=== THE TASK ===
An exact retyping of all lines below is the answer; pictures do not belong in it.

▬▬▬▬▬▬

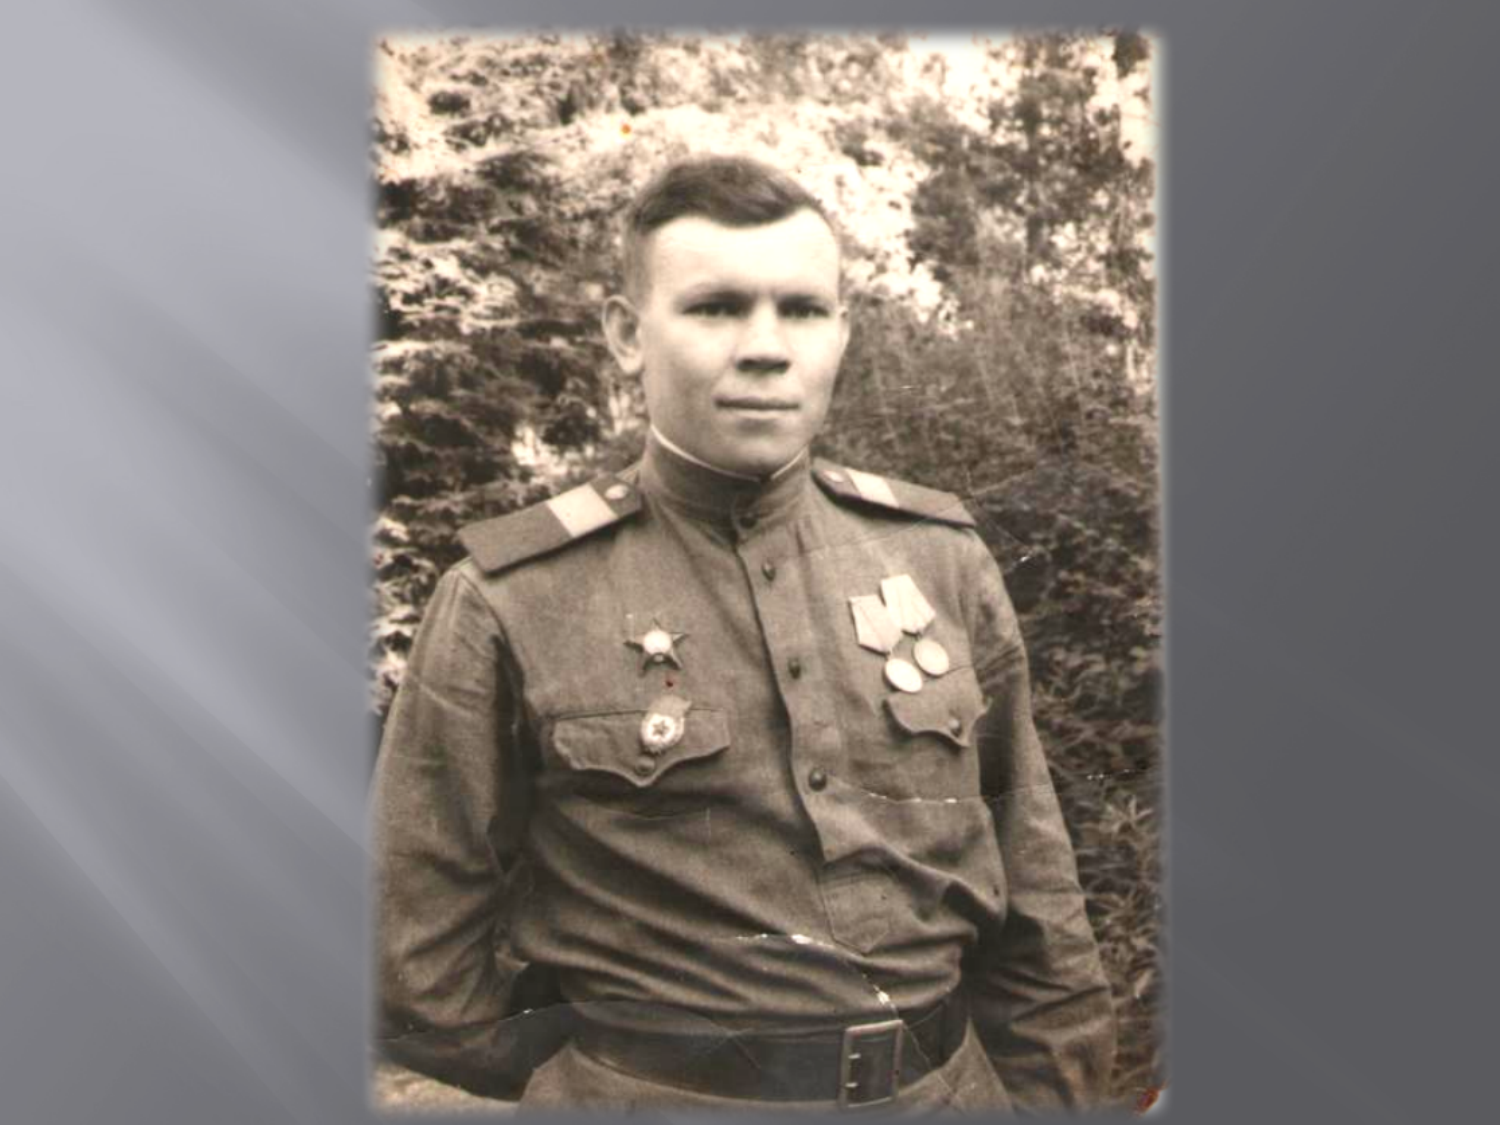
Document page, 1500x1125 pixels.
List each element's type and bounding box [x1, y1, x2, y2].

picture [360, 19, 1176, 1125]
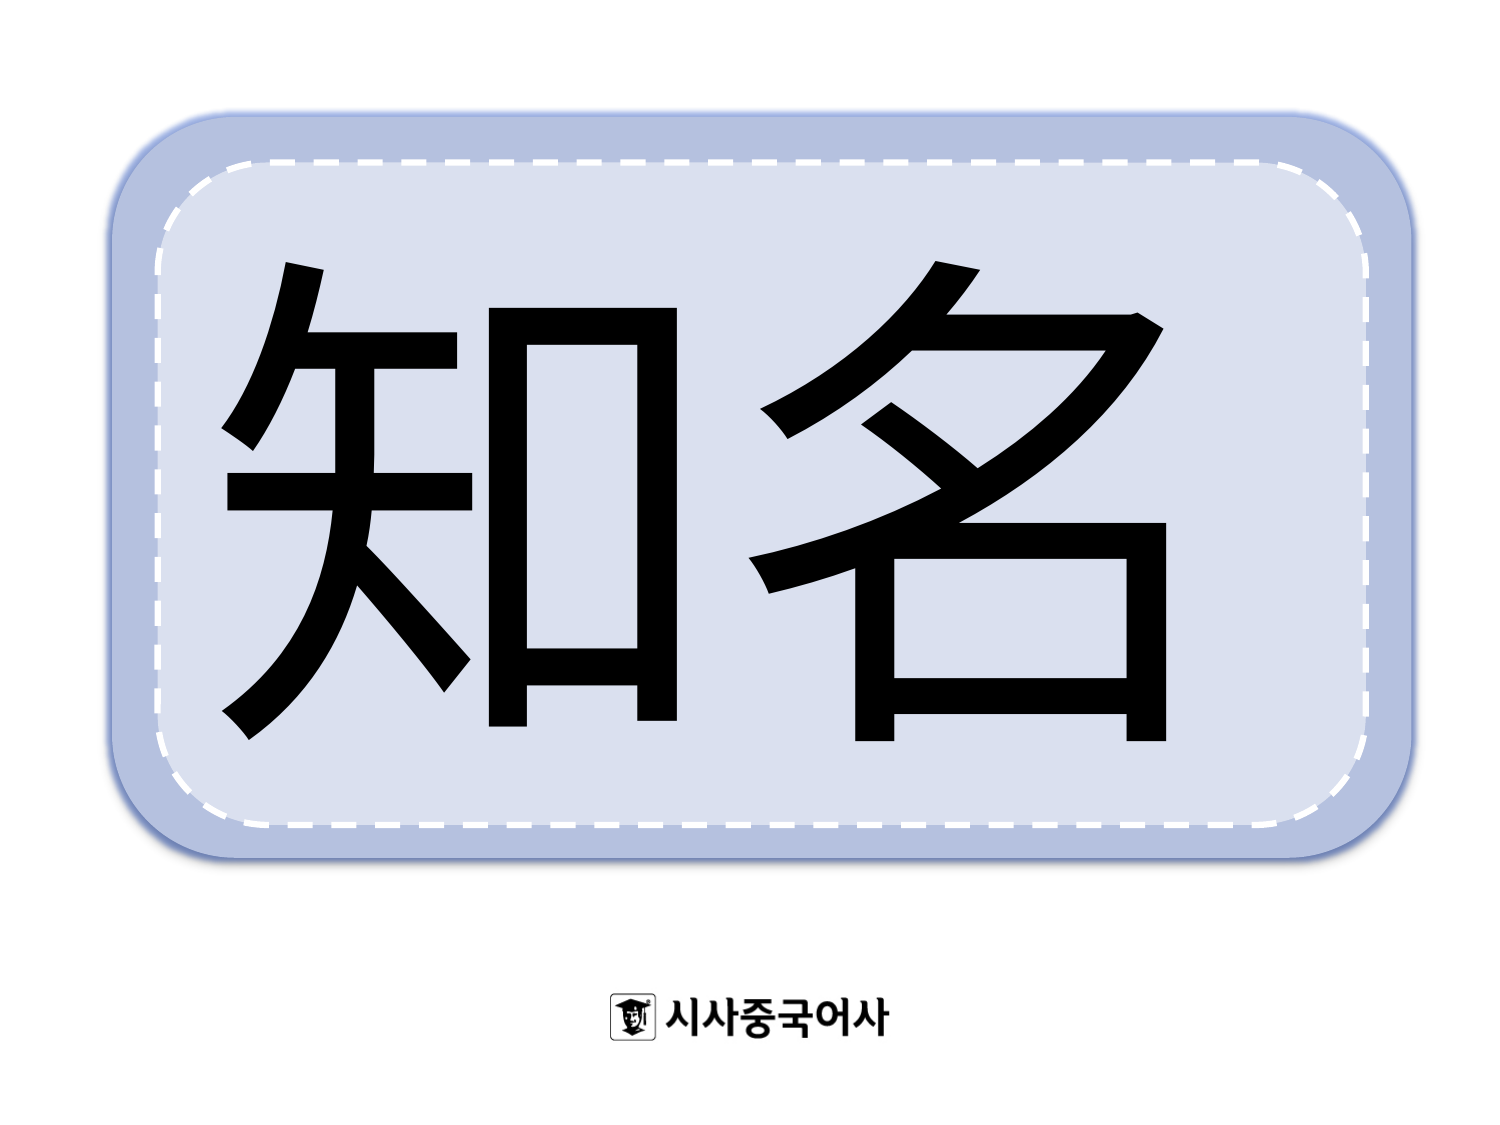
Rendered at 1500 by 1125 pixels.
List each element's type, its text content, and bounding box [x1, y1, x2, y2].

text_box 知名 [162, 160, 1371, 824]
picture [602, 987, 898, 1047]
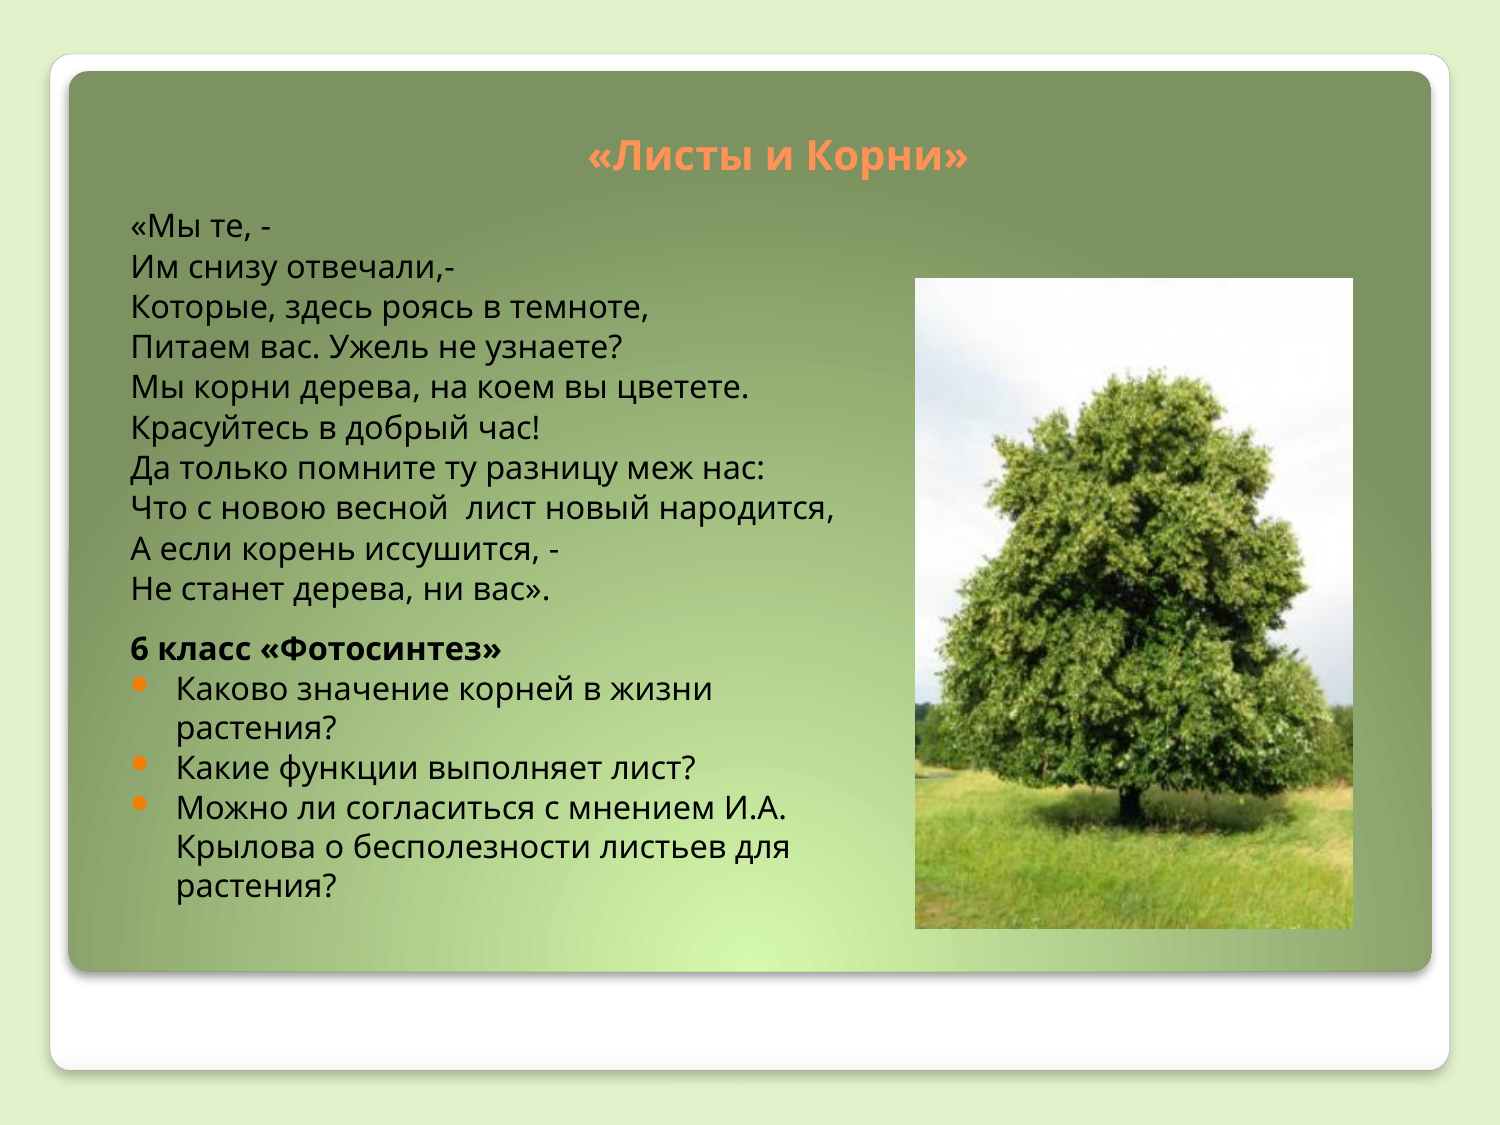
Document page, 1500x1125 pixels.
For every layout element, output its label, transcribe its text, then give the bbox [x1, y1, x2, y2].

▬▬▬▬▬▬

=== REPLY ===
Document page, 1500x1125 pixels.
List each element's type and bounding box [x1, y1, x2, y2].

picture [360, 19, 1176, 1125]
Rendered at 1500 by 1125 pixels.
List each element's type, its text content, and bounding box [x1, y1, x2, y2].

text_box 知名 [162, 160, 1371, 824]
picture [602, 987, 898, 1047]
Document page, 1500x1125 pixels.
For every layout element, output its label, transcribe its text, then give the bbox [x1, y1, x2, y2].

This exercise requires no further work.